During her junior year, Kumte joined a group that would help define her as a professional. She points to Phi Delta Epsilon, an international medical fraternity, as her gateway to transforming into a rising medical student. With this organization, she traveled to Nicaragua on a medical mission trip where she encountered the global health issues she learned about in her classes. Kumte also joined Han’ Go International, which collects and distributes medical supplies to underserved communities both locally and abroad.
This fall, Kumte has been completing an externship with Palmetto Health USC Pediatric Pulmonology as she prepares to graduate this month. She’s graduating a semester early, but she won’t be leaving UofSC.
Kumte has already been accepted to join the USC School of Medicine Greenville, which offers the perfect next step toward meeting her career goal. “It has a one-of-a-kind curriculum with an emphasis on lifestyle medicine,” she says. “The root of lifestyle medicine is prevention of disease in the first place, which is also the root of public health. The two could not be more compatible and ever since I toured USC SOM Greenville as a freshman, I knew it was exactly where I wanted to be.”

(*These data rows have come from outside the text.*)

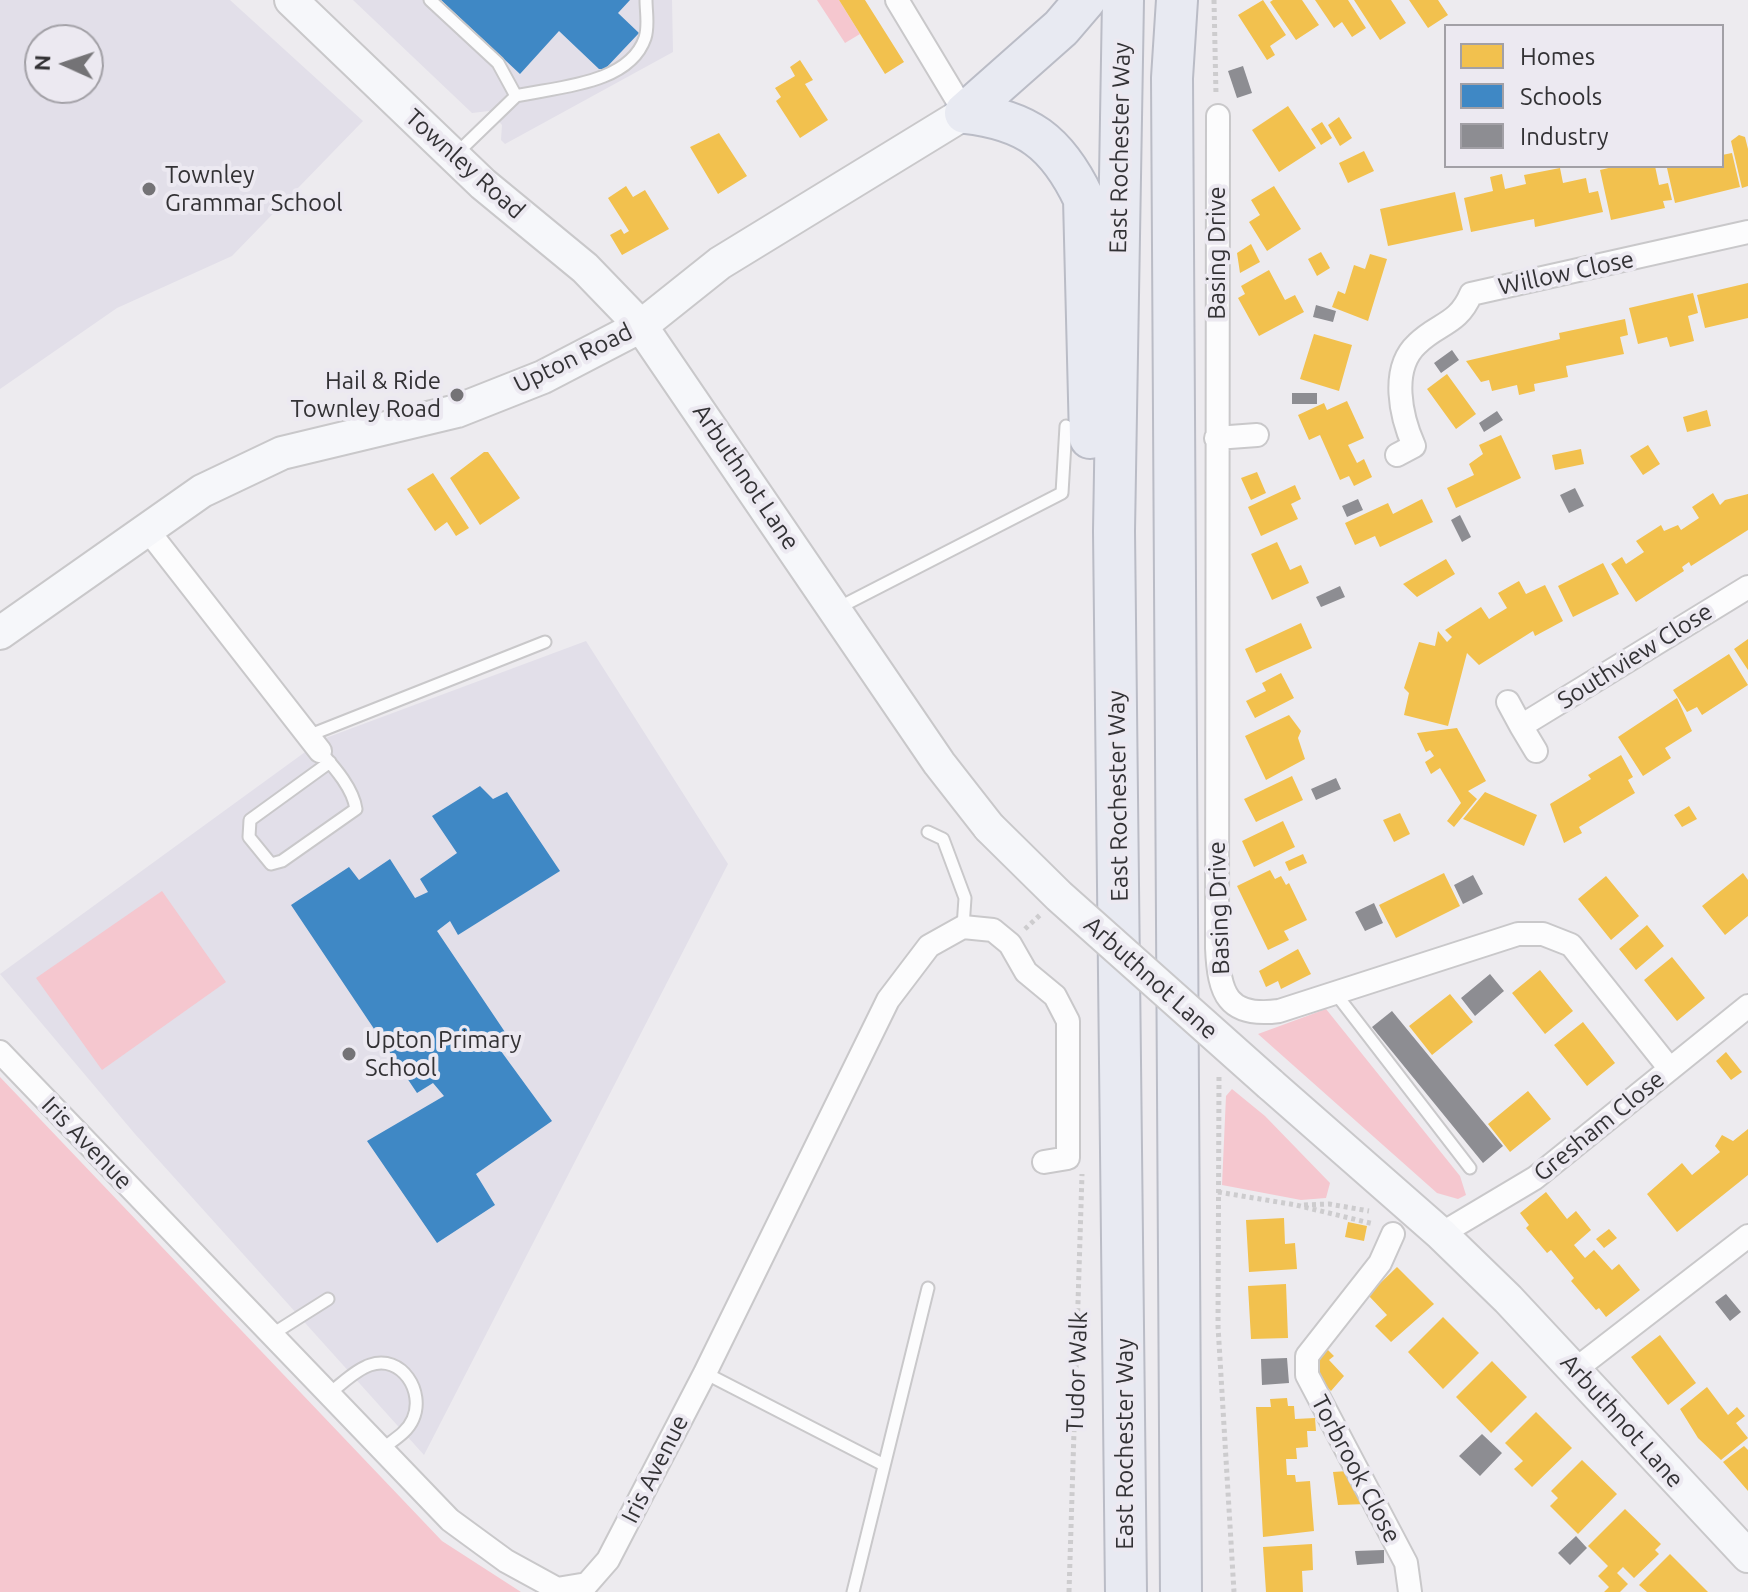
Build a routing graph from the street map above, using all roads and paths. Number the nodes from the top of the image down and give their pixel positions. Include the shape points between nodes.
1 (430, 0) edge
2 (646, 0) edge
3 (897, 0) edge
4 (1085, 0) edge
5 (1123, 0) edge
6 (1177, 0) edge
7 (1214, 0) edge
8 (300, 3) edge
9 (516, 96) junction
10 (965, 113) junction
11 (1218, 116) joint
12 (454, 156) junction
13 (1748, 232) edge
14 (641, 326) junction
15 (1066, 426) dead end
16 (1257, 435) dead end
17 (1216, 438) junction
18 (1414, 446) dead end
19 (146, 528) junction
20 (1114, 531) junction
21 (1748, 587) edge
22 (836, 610) junction
23 (0, 633) edge
24 (545, 642) dead end
25 (1508, 702) dead end
26 (1521, 726) junction
27 (320, 750) junction
28 (1536, 751) dead end
29 (928, 832) dead end
30 (1059, 896) junction
31 (963, 927) junction
32 (1010, 944) junction
33 (1336, 994) junction
34 (1748, 1006) edge
35 (0, 1052) edge
36 (1670, 1069) junction
37 (1219, 1072) dead end
38 (1068, 1158) junction
39 (1044, 1162) dead end
40 (1470, 1168) dead end
41 (1218, 1192) junction
42 (1296, 1205) junction
43 (1433, 1227) junction
44 (1393, 1234) joint
45 (1748, 1236) edge
46 (928, 1288) dead end
47 (328, 1299) dead end
48 (271, 1335) junction
49 (1576, 1369) junction
50 (705, 1373) junction
51 (328, 1394) junction
52 (382, 1449) junction
53 (882, 1464) junction
54 (1748, 1556) edge
55 (853, 1592) edge
56 (1069, 1592) edge
57 (1126, 1592) edge
58 (1181, 1592) edge
59 (1234, 1592) edge
60 (1410, 1592) edge

1 - 9 lane via 498,63
2 - 9 lane via 645,38 623,65 593,79
3 - 10 street
4 - 10 highway
5 - 20 highway, East Rochester Way
6 - 58 highway via 1172,78
7 - 11 path
8 - 12 street, Townley Road
9 - 12 lane
10 - 14 street, Upton Road via 720,263
10 - 20 highway via 1023,125 1052,149 1084,199 1089,434
11 - 17 street, Basing Drive
12 - 14 street, Townley Road via 585,268
13 - 18 street, Willow Close via 1471,294 1463,313 1418,342 1403,369 1405,426
14 - 19 street, Upton Road via 543,377 457,411 282,453 202,491
14 - 22 street, Arbuthnot Lane
15 - 22 lane via 1062,493
16 - 17 street
17 - 33 street, Basing Drive via 1218,977 1237,1007 1260,1013
19 - 23 street, Upton Road
19 - 27 street
20 - 57 highway, East Rochester Way
21 - 26 street, Southview Close
22 - 30 street, Arbuthnot Lane, bridge via 939,763 989,827
24 - 27 lane
25 - 26 street
26 - 28 street
27 - 27 lane via 354,798 356,809 271,864 249,837 250,820
29 - 31 lane via 943,839 965,898
30 - 32 path
30 - 43 street, Arbuthnot Lane, bridge
31 - 32 street via 993,930
31 - 50 street, Iris Avenue via 929,946 888,1000
32 - 38 street via 1026,972 1055,996 1068,1021
33 - 36 street, Basing Drive via 1518,934 1543,934 1571,945
33 - 40 lane
34 - 36 street, Gresham Close
35 - 48 street, Iris Avenue
36 - 43 street, Gresham Close via 1535,1178
37 - 41 path
38 - 39 street
38 - 56 path, Tudor Walk via 1084,1176
41 - 42 path
41 - 59 path via 1218,1326
42 - 43 path via 1329,1204
42 - 44 path via 1383,1226
43 - 49 street, Arbuthnot Lane
44 - 60 street, Torbrook Close via 1380,1263 1307,1356 1307,1375 1406,1563
45 - 49 street
46 - 53 lane
47 - 48 lane
48 - 51 street, Iris Avenue
49 - 54 street, Arbuthnot Lane
50 - 52 street, Iris Avenue via 608,1560 587,1584 557,1589 506,1561 450,1520
50 - 53 lane
51 - 52 street, Iris Avenue
51 - 52 lane via 372,1364 388,1363 406,1375 416,1401 414,1418
53 - 55 lane

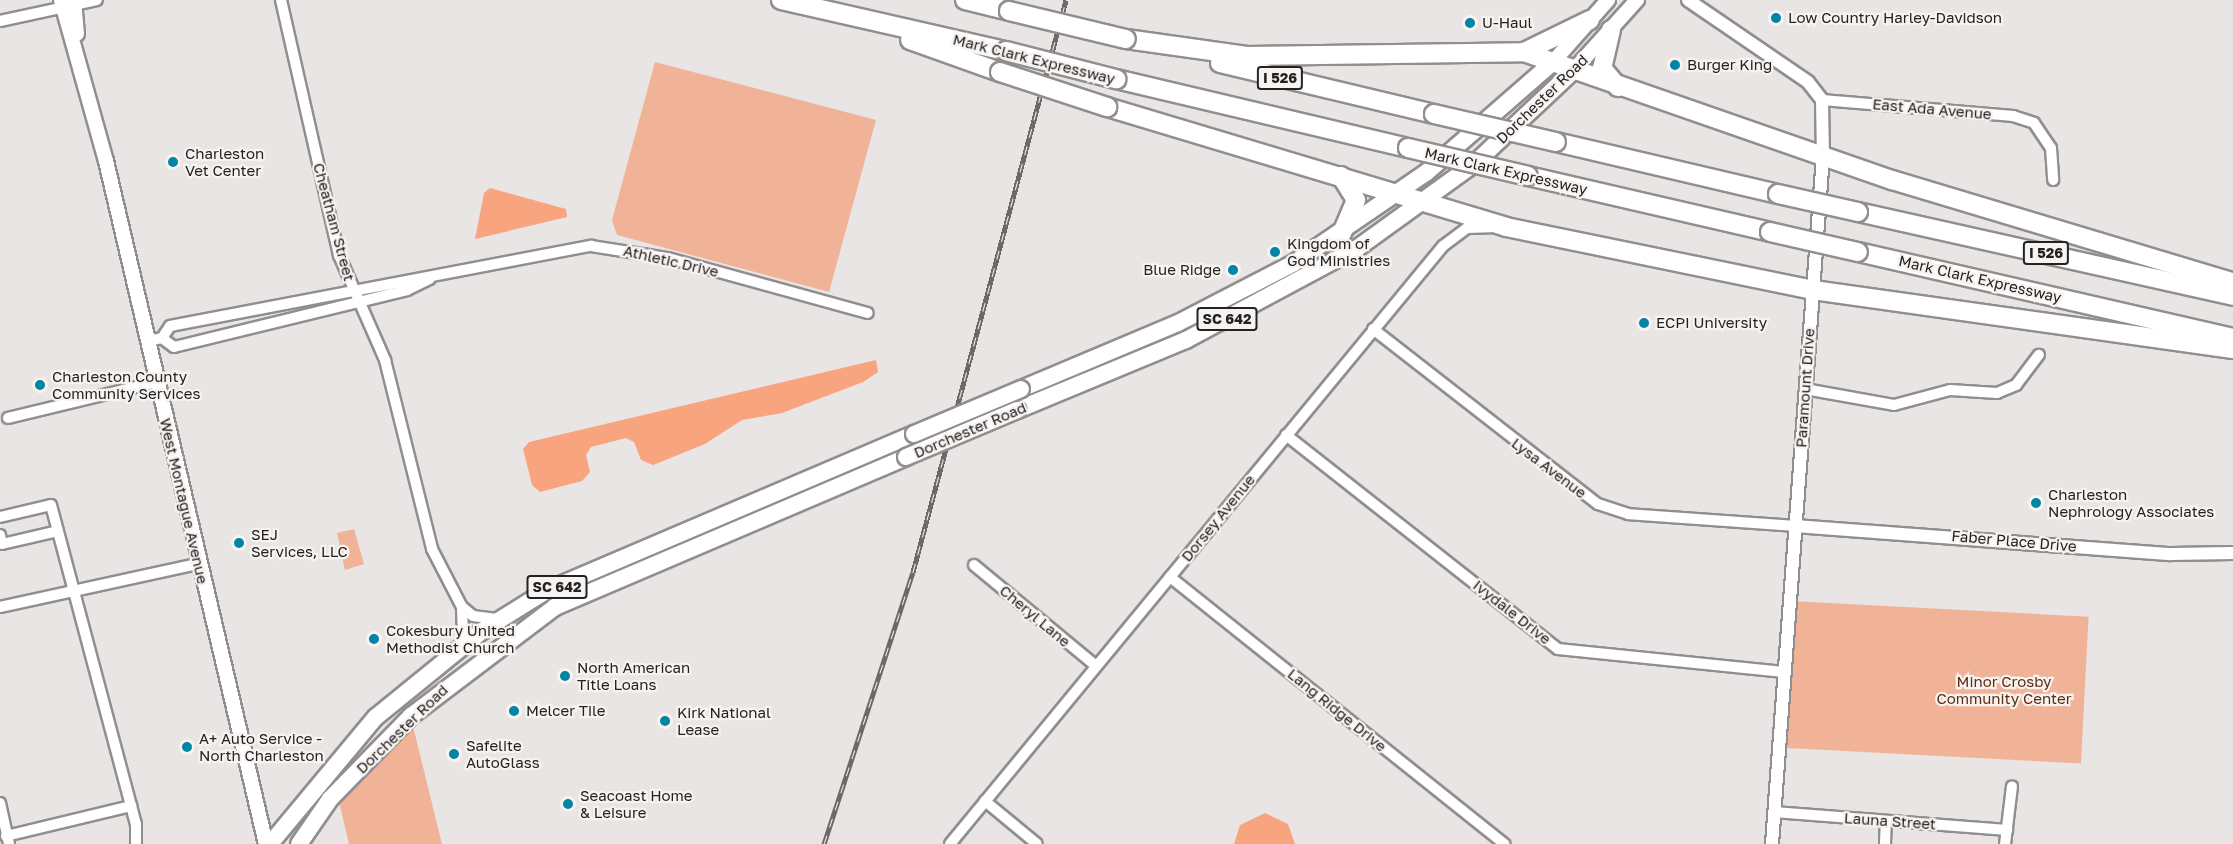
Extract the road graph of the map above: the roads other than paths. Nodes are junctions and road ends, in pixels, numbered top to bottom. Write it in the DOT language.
graph roads {
  1 [pos="97,0"];
  2 [pos="281,0"];
  3 [pos="781,0"];
  4 [pos="964,0"];
  5 [pos="1608,0"];
  6 [pos="1637,0"];
  7 [pos="1688,0"];
  8 [pos="68,3"];
  9 [pos="838,14"];
  10 [pos="1590,20"];
  11 [pos="0,21"];
  12 [pos="1611,30"];
  13 [pos="1126,39"];
  14 [pos="1524,52"];
  15 [pos="1553,62"];
  16 [pos="1573,71"];
  17 [pos="1620,88"];
  18 [pos="1822,99"];
  19 [pos="1823,156"];
  20 [pos="1340,175"];
  21 [pos="2053,180"];
  22 [pos="1397,195"];
  23 [pos="1424,202"];
  24 [pos="1506,227"];
  25 [pos="1342,234"];
  26 [pos="435,276"];
  27 [pos="2233,282"];
  28 [pos="350,288"];
  29 [pos="1813,290"];
  30 [pos="2233,296"];
  31 [pos="358,302"];
  32 [pos="868,313"];
  33 [pos="1373,329"];
  34 [pos="2233,338"];
  35 [pos="155,340"];
  36 [pos="2233,349"];
  37 [pos="2039,355"];
  38 [pos="157,382"];
  39 [pos="1805,389"];
  40 [pos="8,418"];
  41 [pos="1286,435"];
  42 [pos="0,517"];
  43 [pos="1795,526"];
  44 [pos="58,531"];
  45 [pos="0,535"];
  46 [pos="2233,553"];
  47 [pos="198,564"];
  48 [pos="974,565"];
  49 [pos="1170,577"];
  50 [pos="75,591"];
  51 [pos="0,607"];
  52 [pos="462,607"];
  53 [pos="502,619"];
  54 [pos="463,645"];
  55 [pos="1096,666"];
  56 [pos="1784,672"];
  57 [pos="2012,786"];
  58 [pos="985,801"];
  59 [pos="0,803"];
  60 [pos="131,806"];
  61 [pos="1774,812"];
  62 [pos="1886,821"];
  63 [pos="2007,830"];
  64 [pos="8,840"];
  65 [pos="136,844"];
  66 [pos="268,844"];
  67 [pos="299,844"];
  68 [pos="950,844"];
  69 [pos="1037,844"];
  70 [pos="1504,844"];
  71 [pos="1772,844"];
  72 [pos="1885,844"];
  73 [pos="2006,844"];
  1 -- 8 [label="street"];
  2 -- 28 [label="street, Cheatham Street"];
  3 -- 9 [label="highway, Mark Clark Expressway / I 526"];
  4 -- 13 [label="highway, I 526, bridge"];
  5 -- 10 [label="main road, Dorchester Road / SC 642"];
  6 -- 12 [label="main road, Dorchester Road / SC 642"];
  7 -- 18 [label="street"];
  8 -- 11 [label="street"];
  8 -- 35 [label="main road, West Montague Avenue"];
  9 -- 20 [label="highway, bridge"];
  9 -- 34 [label="highway, Mark Clark Expressway / I 526, bridge"];
  10 -- 14 [label="highway"];
  10 -- 15 [label="main road, Dorchester Road / SC 642"];
  12 -- 16 [label="main road, Dorchester Road / SC 642"];
  12 -- 17 [label="highway"];
  13 -- 14 [label="highway"];
  13 -- 30 [label="highway, I 526, bridge"];
  14 -- 15 [label="highway"];
  15 -- 16 [label="highway"];
  15 -- 22 [label="main road, Dorchester Road / SC 642"];
  16 -- 17 [label="highway"];
  16 -- 23 [label="main road, Dorchester Road / SC 642"];
  17 -- 19 [label="highway"];
  18 -- 19 [label="street, Paramount Drive"];
  18 -- 21 [label="street, East Ada Avenue"];
  19 -- 27 [label="highway"];
  19 -- 29 [label="street, Paramount Drive"];
  20 -- 22 [label="highway"];
  20 -- 25 [label="highway"];
  22 -- 23 [label="highway"];
  22 -- 25 [label="main road, Dorchester Road / SC 642"];
  23 -- 24 [label="highway"];
  23 -- 67 [label="main road, Dorchester Road / SC 642, bridge"];
  24 -- 29 [label="highway"];
  24 -- 33 [label="street, Dorsey Avenue"];
  25 -- 53 [label="main road, Dorchester Road / SC 642, bridge"];
  26 -- 28 [label="street, Athletic Drive"];
  26 -- 31 [label="street, Athletic Drive"];
  26 -- 32 [label="street, Athletic Drive"];
  28 -- 31 [label="street, Cheatham Street"];
  28 -- 35 [label="street, Athletic Drive"];
  29 -- 36 [label="highway"];
  29 -- 39 [label="street, Paramount Drive"];
  31 -- 35 [label="street, Athletic Drive"];
  31 -- 52 [label="street, Cheatham Street"];
  33 -- 41 [label="street, Dorsey Avenue"];
  33 -- 43 [label="street, Lysa Avenue"];
  35 -- 38 [label="main road, West Montague Avenue"];
  37 -- 39 [label="street"];
  38 -- 40 [label="street"];
  38 -- 47 [label="main road, West Montague Avenue"];
  39 -- 43 [label="street, Paramount Drive"];
  41 -- 49 [label="street, Dorsey Avenue"];
  41 -- 56 [label="street, Ivydale Drive"];
  42 -- 44 [label="street"];
  43 -- 46 [label="street, Faber Place Drive"];
  43 -- 56 [label="street, Paramount Drive"];
  44 -- 45 [label="street"];
  44 -- 50 [label="street"];
  47 -- 50 [label="street"];
  47 -- 66 [label="main road, West Montague Avenue"];
  48 -- 55 [label="street, Cheryl Lane"];
  49 -- 55 [label="street, Dorsey Avenue"];
  49 -- 70 [label="street, Lang Ridge Drive"];
  50 -- 51 [label="street"];
  50 -- 60 [label="street"];
  52 -- 53 [label="street"];
  52 -- 54 [label="street, Cheatham Street"];
  53 -- 54 [label="main road, Dorchester Road / SC 642"];
  54 -- 66 [label="main road, Dorchester Road / SC 642"];
  55 -- 58 [label="street, Dorsey Avenue"];
  56 -- 61 [label="street, Paramount Drive"];
  57 -- 63 [label="street"];
  58 -- 68 [label="street, Dorsey Avenue"];
  58 -- 69 [label="street"];
  59 -- 64 [label="street"];
  60 -- 64 [label="street"];
  60 -- 65 [label="street"];
  61 -- 62 [label="street, Launa Street"];
  61 -- 71 [label="street, Paramount Drive"];
  62 -- 63 [label="street, Launa Street"];
  62 -- 72 [label="street"];
  63 -- 73 [label="street"];
}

For those considering a similar path, Kumte has some advice. “Take a leap of faith and go all in,” she says. “You’ll get out what you put into this program and believe me when I say you want to put as much into as you possibly can. By simply being a student in the Arnold School of Public Health, you have an enormous network available to you so take advantage of that.”
She also looks forward to maintaining ties with USC well beyond her next graduation. From a little girl who created a Gamecocks-inspired username for her first email account to a woman committed to her second Carolina degree, Kumte is adamant that she will always remain Forever To Thee. “I am beyond grateful to have had the incredible experience that is attending The University of South Carolina,” she says. “I cannot wait to see how I can give back to my university in the future and hope to return even a fraction of what this school has given to me.”